Called each frame with updated input information, current player state, and the frame time in milliseconds.

Parameters:

  1. const InputStates &inputState: Current input state for this frame.

  2. const PlayerInformation &playerInformation: Current player position and look direction. See PlayerInformation struct below.

  3. long time: Frame time in milliseconds.

void interact(std::vector<LimonTypes::GenericParameter> &interactionData)

Called by other entities to interact with player.

std::vector<LimonTypes::GenericParameter> getParameters() const

Returns the configurable parameters of this extension. These are rendered by the editor under the selected extension and persisted with the map. The base implementation returns the instance’s protected parameters member - the defaults you seeded in the constructor, or the configured values after an edit or load - so you normally do not override it. Override only to expose typed members as descriptors (Actor-style). An empty member means the extension has no editor-exposed configuration.

void setParameters(std::vector<LimonTypes::GenericParameter>parameters)

Stores the configured parameter values on the extension instance. Called when the map designer edits values in the editor and when a map is loaded. The base implementation keeps the values in the protected parameters member - the single source of truth for load, serialize, and editor edits. Override only if the extension needs to react to value changes.

std::string getName() const

Returns the name of the Player Extension.

Warning

The name must be unique, or the results will be undefined.

Note

To drive the camera from a player extension, activate a camera rig at runtime with createCameraRig / activateCameraRig (for example from processInput). The old getCustomCameraAttachment mechanism has been removed.

PlayerInformation struct

Passed to processInput each frame.

Type

Name

Description

LimonTypes::Vec4

position

Current world-space position of the player.

LimonTypes::Vec4

lookDirection

Normalized direction the player is looking at. w component unused.

InputStates Class Usage

Input is queried through InputStates using hash-keyed action names. Any binding — keyboard, mouse, or gamepad — maps to the same logical action, so plugin code never needs to know which physical key is pressed.

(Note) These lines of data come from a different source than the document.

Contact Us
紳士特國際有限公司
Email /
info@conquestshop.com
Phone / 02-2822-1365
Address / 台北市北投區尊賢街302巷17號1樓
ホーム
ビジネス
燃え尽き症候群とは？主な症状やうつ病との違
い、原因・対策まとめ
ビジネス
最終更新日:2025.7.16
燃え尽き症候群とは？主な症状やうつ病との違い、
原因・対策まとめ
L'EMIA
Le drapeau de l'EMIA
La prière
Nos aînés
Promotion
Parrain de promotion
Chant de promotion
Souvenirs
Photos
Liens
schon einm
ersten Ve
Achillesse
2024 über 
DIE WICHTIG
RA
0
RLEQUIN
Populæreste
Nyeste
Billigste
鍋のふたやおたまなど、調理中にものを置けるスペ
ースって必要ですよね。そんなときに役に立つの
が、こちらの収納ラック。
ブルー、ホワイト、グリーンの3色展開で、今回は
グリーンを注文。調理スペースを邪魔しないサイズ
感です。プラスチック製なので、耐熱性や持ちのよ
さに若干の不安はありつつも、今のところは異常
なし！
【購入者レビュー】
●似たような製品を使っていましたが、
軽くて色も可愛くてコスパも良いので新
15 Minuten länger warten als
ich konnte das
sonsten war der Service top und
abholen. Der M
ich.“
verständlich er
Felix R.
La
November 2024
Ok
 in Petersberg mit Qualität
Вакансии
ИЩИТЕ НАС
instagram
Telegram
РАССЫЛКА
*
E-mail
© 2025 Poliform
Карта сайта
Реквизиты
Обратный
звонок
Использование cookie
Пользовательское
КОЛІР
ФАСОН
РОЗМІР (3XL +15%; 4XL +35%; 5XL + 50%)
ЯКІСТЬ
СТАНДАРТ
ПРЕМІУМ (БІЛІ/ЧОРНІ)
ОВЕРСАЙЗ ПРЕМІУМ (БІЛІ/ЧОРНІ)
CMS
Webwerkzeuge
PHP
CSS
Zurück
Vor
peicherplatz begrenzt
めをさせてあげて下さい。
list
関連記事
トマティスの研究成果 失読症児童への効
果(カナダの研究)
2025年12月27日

See Input System for the full API reference, the built-in action name table, how to define custom game actions in XML, and how to detect which input device the player is using.

How to enable Dynamic Library discovery

Limon engine will try to load custom player extensions on engine startup, from libcustomTriggers file (extension based on platform). If the file is found, engine will check for a method with following signature:

void registerPlayerExtensions(std::map<std::string, PlayerExtensionInterface*(*)(LimonAPI*)>* playerExtensionMap)

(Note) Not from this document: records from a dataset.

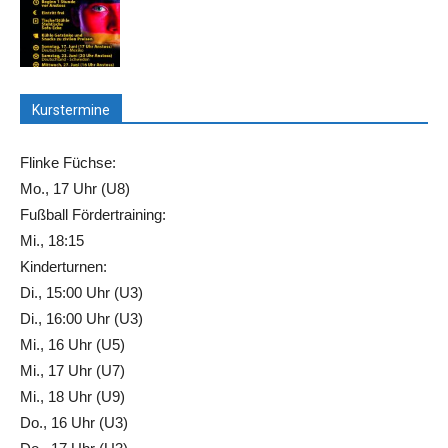
Kurstermine
Flinke Füchse:
Mo., 17 Uhr (U8)
Fußball Fördertraining:
Mi., 18:15
Kinderturnen:
Di., 15:00 Uhr (U3)
Di., 16:00 Uhr (U3)
Mi., 16 Uhr (U5)
Mi., 17 Uhr (U7)
Mi., 18 Uhr (U9)
Do., 16 Uhr (U3)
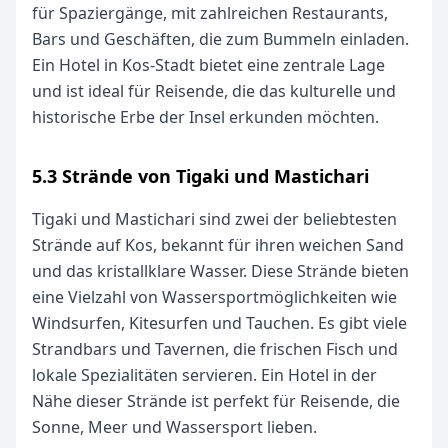
für Spaziergänge, mit zahlreichen Restaurants,
Bars und Geschäften, die zum Bummeln einladen.
Ein Hotel in Kos-Stadt bietet eine zentrale Lage
und ist ideal für Reisende, die das kulturelle und
historische Erbe der Insel erkunden möchten.
5.3 Strände von Tigaki und Mastichari
Tigaki und Mastichari sind zwei der beliebtesten
Strände auf Kos, bekannt für ihren weichen Sand
und das kristallklare Wasser. Diese Strände bieten
eine Vielzahl von Wassersportmöglichkeiten wie
Windsurfen, Kitesurfen und Tauchen. Es gibt viele
Strandbars und Tavernen, die frischen Fisch und
lokale Spezialitäten servieren. Ein Hotel in der
Nähe dieser Strände ist perfekt für Reisende, die
Sonne, Meer und Wassersport lieben.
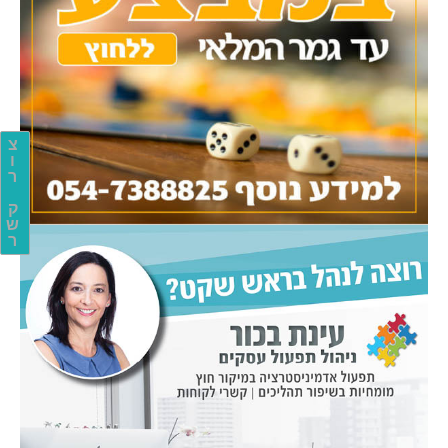
צ
ו
ר
ק
ש
ר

This method should fill the actorMap passed, with all the custom actors, like this:

(*playerExtensionMap)["$EXTENSION_NAME1$"] = &createPlayerExtension<$ExtensionClass1$>;
(*playerExtensionMap)["$EXTENSION_NAME2$"] = &createPlayerExtension<$ExtensionClass2$>;

Note

Every registered extension name is available through the static PlayerExtensionInterface::getExtensionNames() (Python: get_extension_names()). The editor uses this list to present the launch-time extension as a drop-down in Player Properties, so the registered name you use here is the one a map designer will pick from. See Using Builtin Editor.

Note

getExtensionNames() was previously named getTriggerNames(). It returns registered player-extension names, not trigger names; the old name was a misnomer and has been corrected.

Sample Player Extensions

The engine ships with sample player extensions under samples/ that implement PlayerExtensionInterface:

A Python player-extension sample ships under Engine/Scripts/ as python_player_extension.py (the PythonPlayerExtension class), subclassing the Python base in player_extension_interface.py.